▶ Exercise objective: Retype all of the listing exactly, passing over any picture you find.

──────────

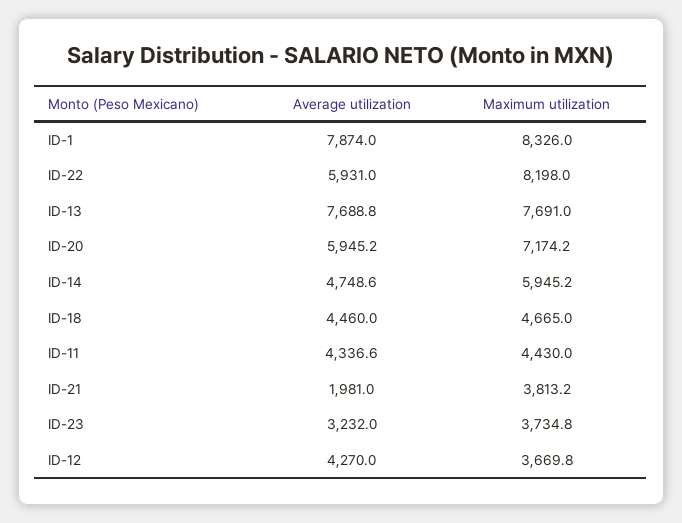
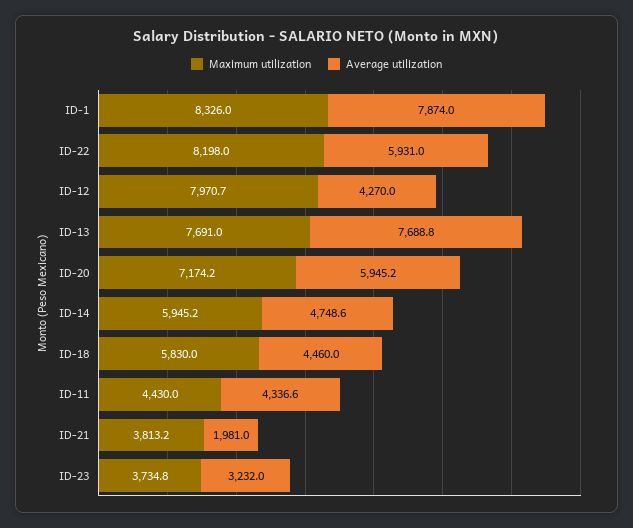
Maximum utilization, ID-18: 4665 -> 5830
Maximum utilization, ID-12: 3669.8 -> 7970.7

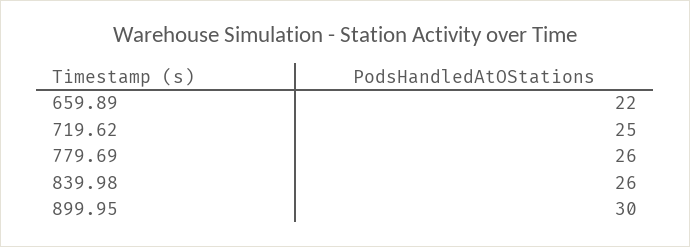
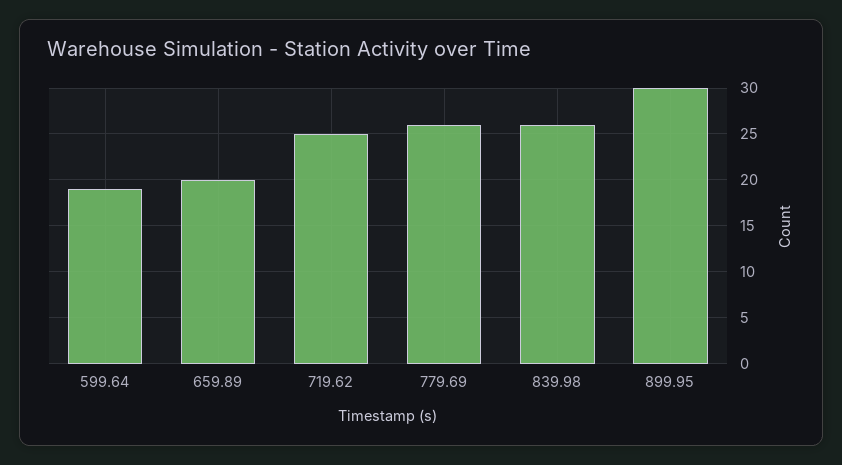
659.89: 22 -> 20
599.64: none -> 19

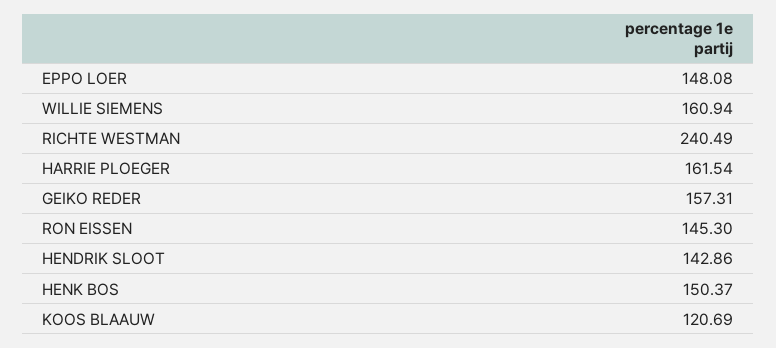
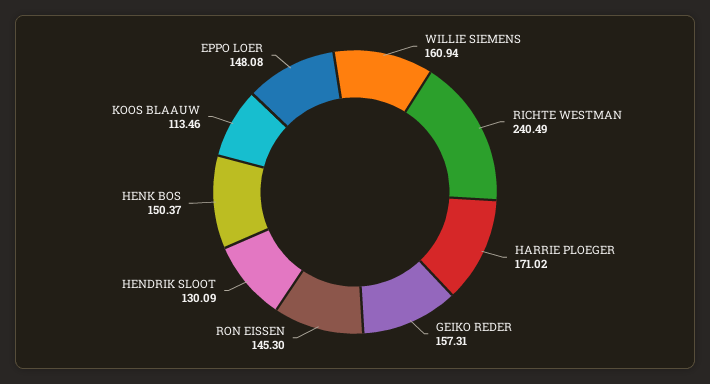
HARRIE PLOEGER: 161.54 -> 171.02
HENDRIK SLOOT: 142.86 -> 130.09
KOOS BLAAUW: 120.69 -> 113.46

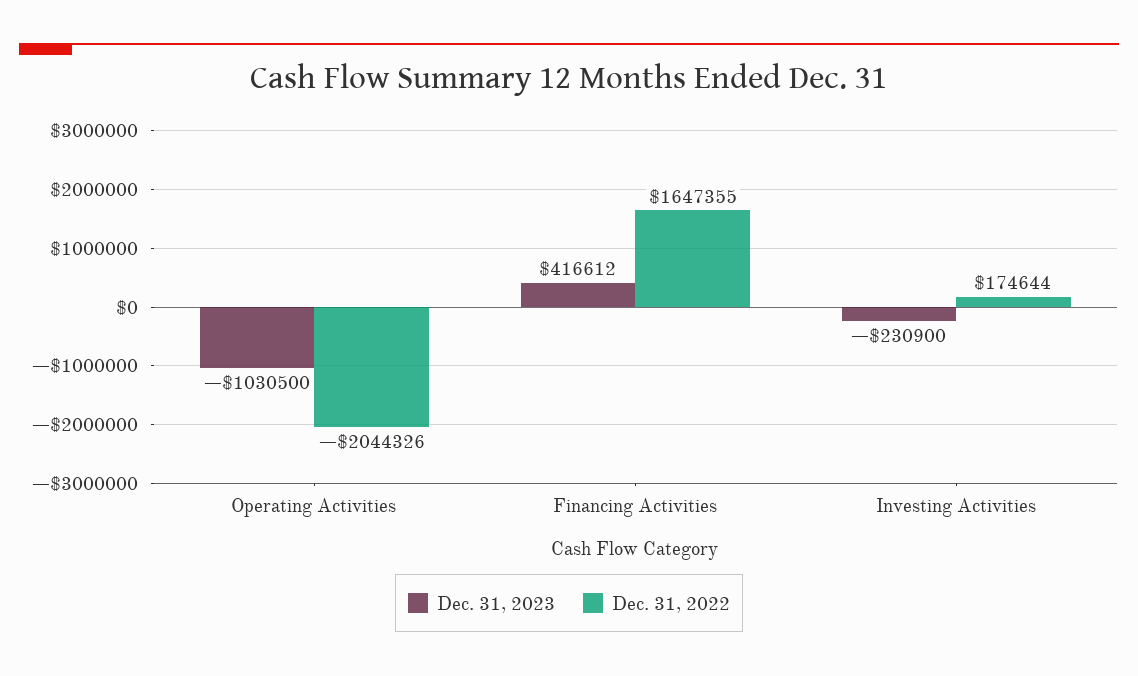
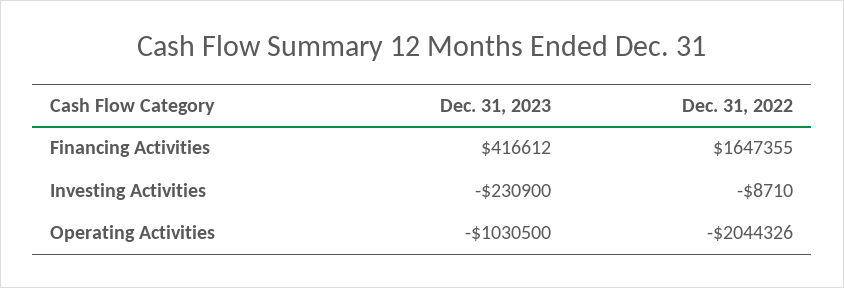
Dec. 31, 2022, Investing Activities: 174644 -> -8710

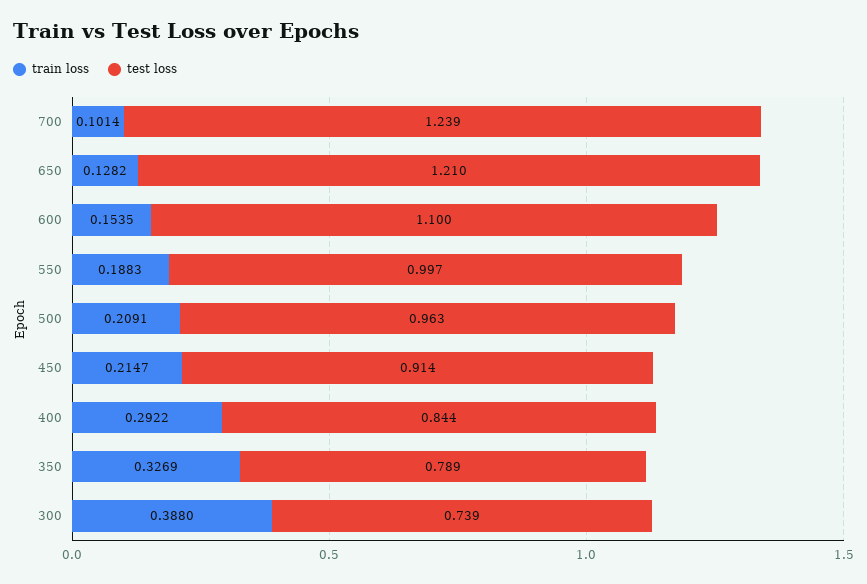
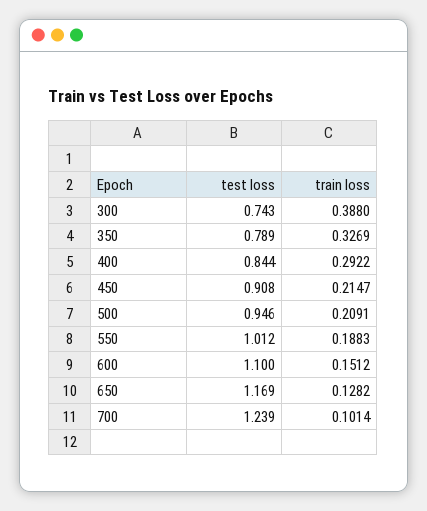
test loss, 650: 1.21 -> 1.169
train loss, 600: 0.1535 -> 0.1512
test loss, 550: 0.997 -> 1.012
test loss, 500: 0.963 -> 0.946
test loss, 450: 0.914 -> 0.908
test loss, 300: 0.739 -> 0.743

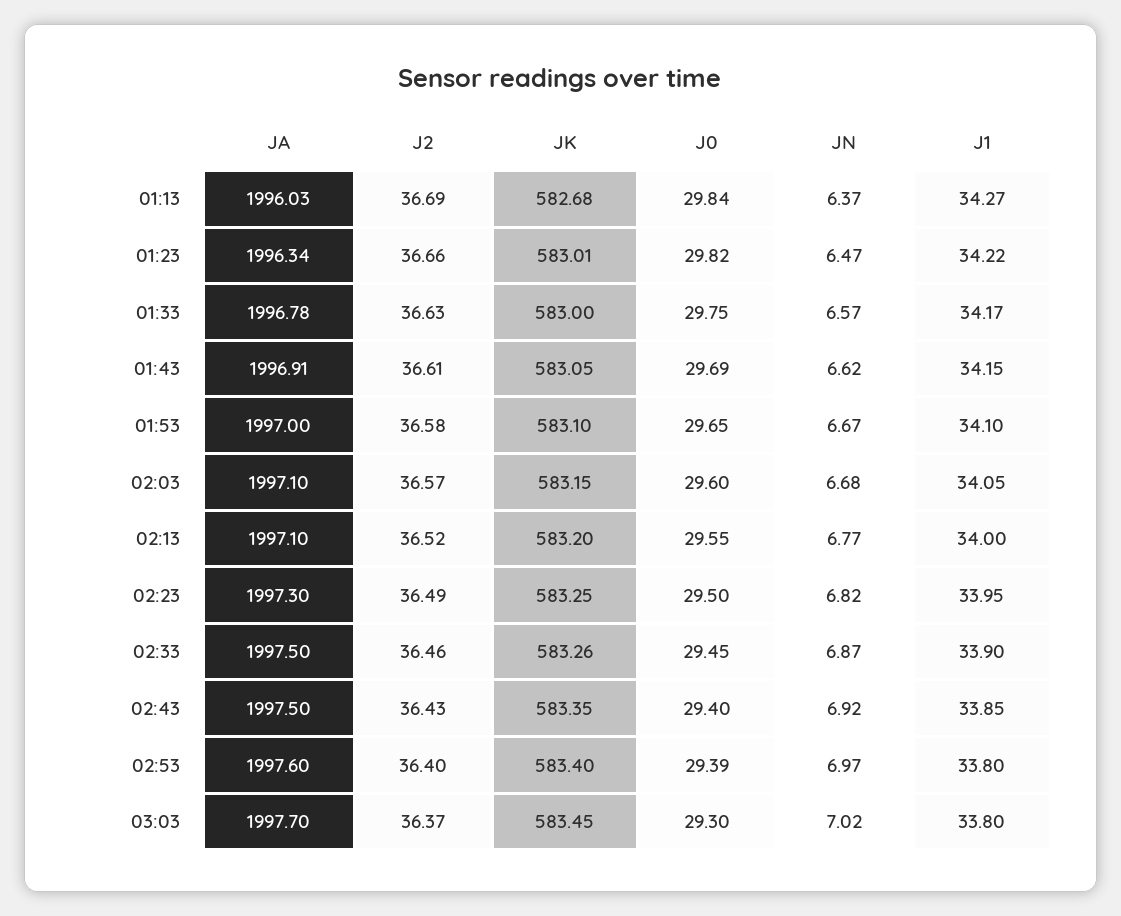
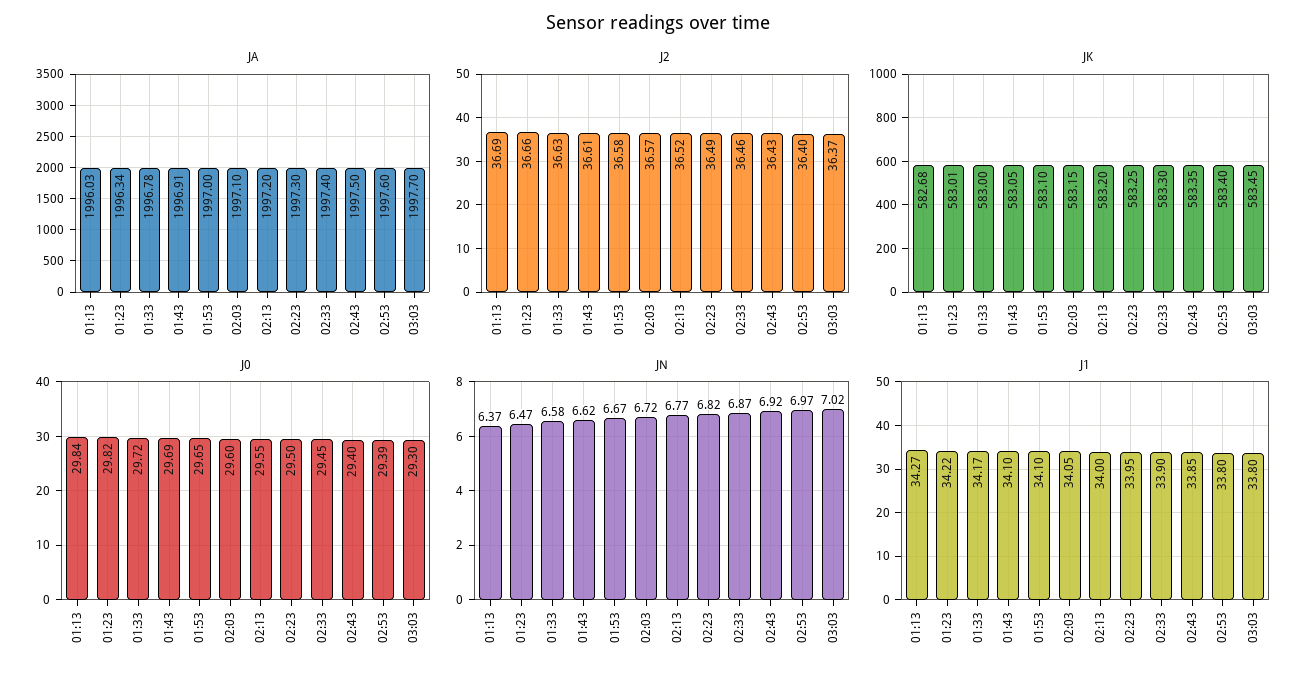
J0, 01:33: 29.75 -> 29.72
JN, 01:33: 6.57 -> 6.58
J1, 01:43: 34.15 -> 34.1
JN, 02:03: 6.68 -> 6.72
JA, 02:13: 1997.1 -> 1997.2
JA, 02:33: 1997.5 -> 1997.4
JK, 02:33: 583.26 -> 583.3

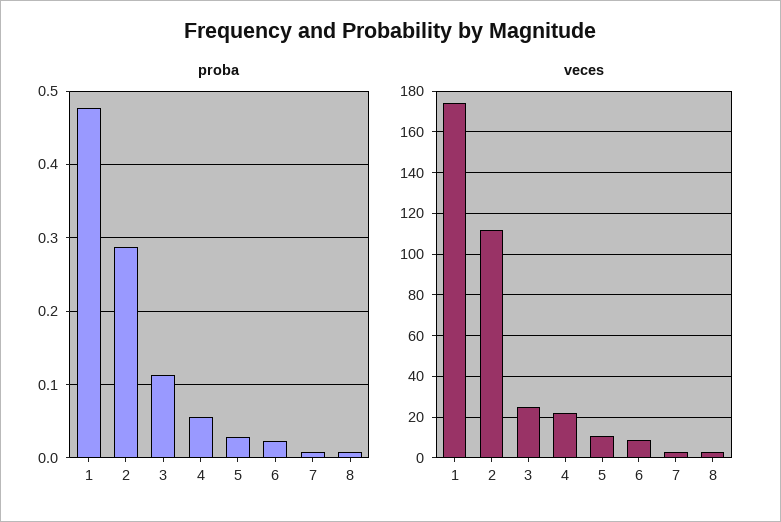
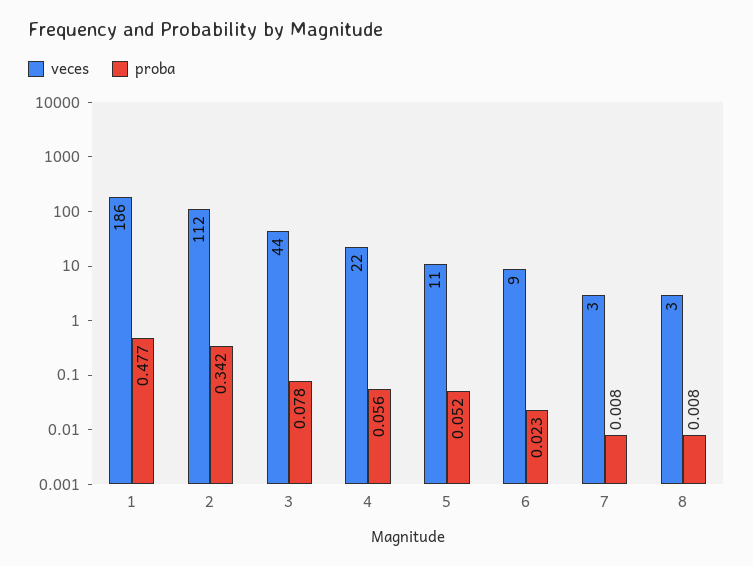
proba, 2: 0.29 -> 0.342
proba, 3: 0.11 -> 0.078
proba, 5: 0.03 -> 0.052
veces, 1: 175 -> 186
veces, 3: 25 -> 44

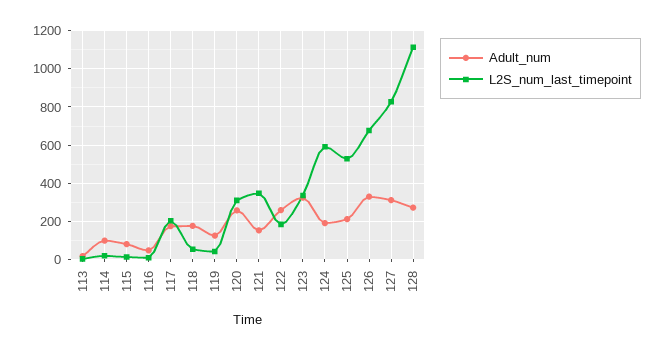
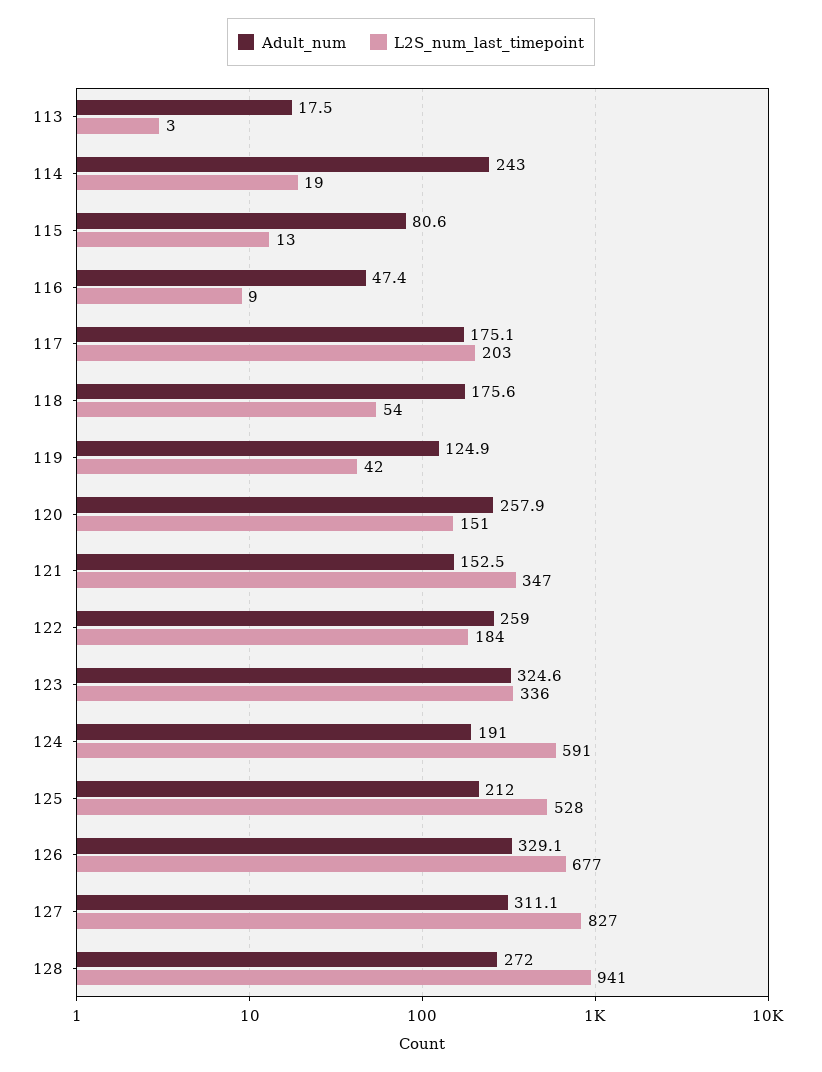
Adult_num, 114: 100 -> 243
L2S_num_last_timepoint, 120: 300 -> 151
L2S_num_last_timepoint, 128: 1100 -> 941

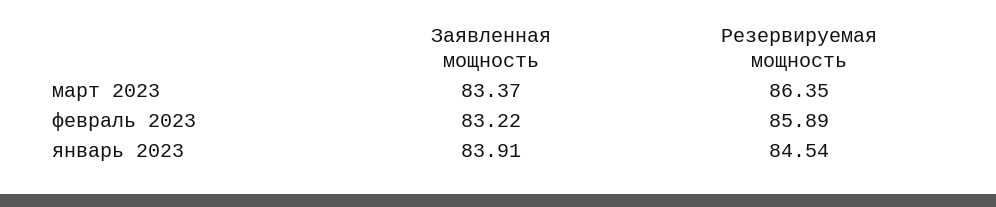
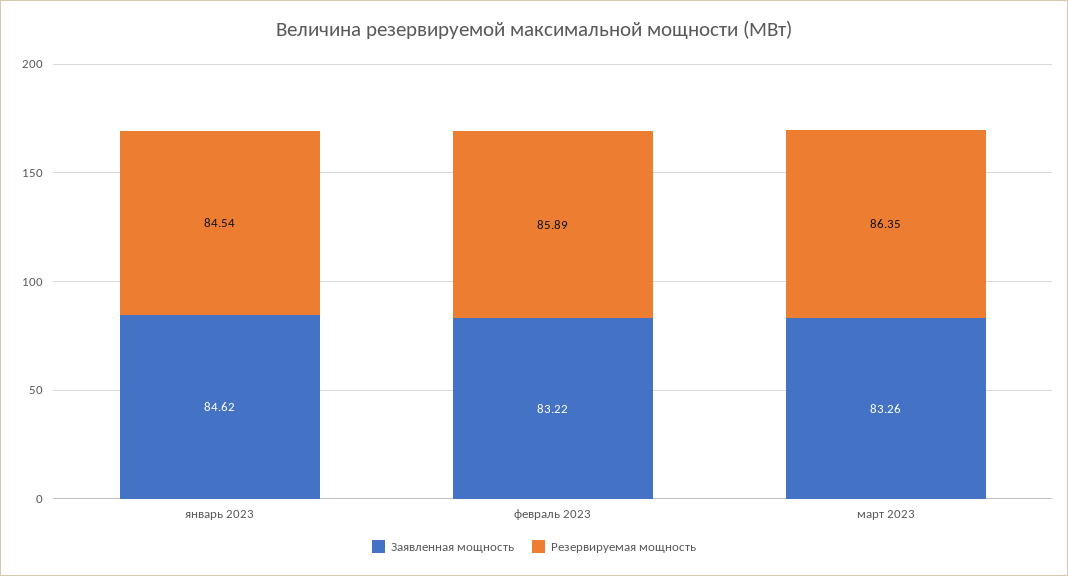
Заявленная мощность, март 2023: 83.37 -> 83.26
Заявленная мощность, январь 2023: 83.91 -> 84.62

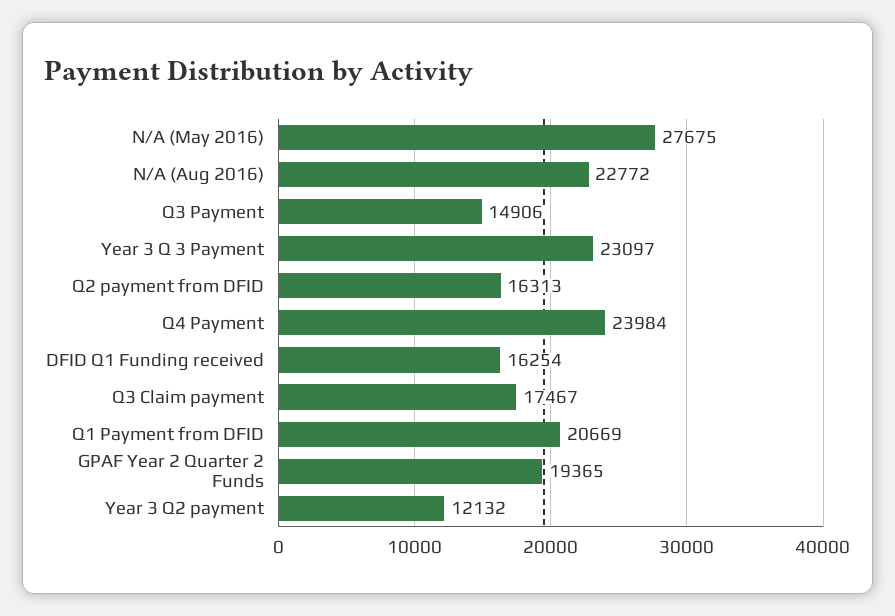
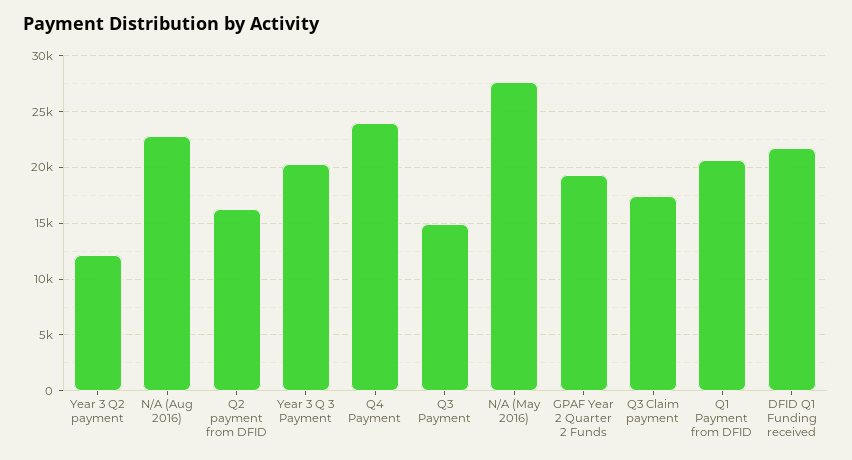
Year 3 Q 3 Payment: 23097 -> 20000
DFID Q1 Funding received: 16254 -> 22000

──────────

▶ Expected answer:
Maximum utilization, ID-18: 4665 -> 5830
Maximum utilization, ID-12: 3669.8 -> 7970.7

659.89: 22 -> 20
599.64: none -> 19

HARRIE PLOEGER: 161.54 -> 171.02
HENDRIK SLOOT: 142.86 -> 130.09
KOOS BLAAUW: 120.69 -> 113.46

Dec. 31, 2022, Investing Activities: 174644 -> -8710

test loss, 650: 1.21 -> 1.169
train loss, 600: 0.1535 -> 0.1512
test loss, 550: 0.997 -> 1.012
test loss, 500: 0.963 -> 0.946
test loss, 450: 0.914 -> 0.908
test loss, 300: 0.739 -> 0.743

J0, 01:33: 29.75 -> 29.72
JN, 01:33: 6.57 -> 6.58
J1, 01:43: 34.15 -> 34.1
JN, 02:03: 6.68 -> 6.72
JA, 02:13: 1997.1 -> 1997.2
JA, 02:33: 1997.5 -> 1997.4
JK, 02:33: 583.26 -> 583.3

proba, 2: 0.29 -> 0.342
proba, 3: 0.11 -> 0.078
proba, 5: 0.03 -> 0.052
veces, 1: 175 -> 186
veces, 3: 25 -> 44

Adult_num, 114: 100 -> 243
L2S_num_last_timepoint, 120: 300 -> 151
L2S_num_last_timepoint, 128: 1100 -> 941

Заявленная мощность, март 2023: 83.37 -> 83.26
Заявленная мощность, январь 2023: 83.91 -> 84.62

Year 3 Q 3 Payment: 23097 -> 20000
DFID Q1 Funding received: 16254 -> 22000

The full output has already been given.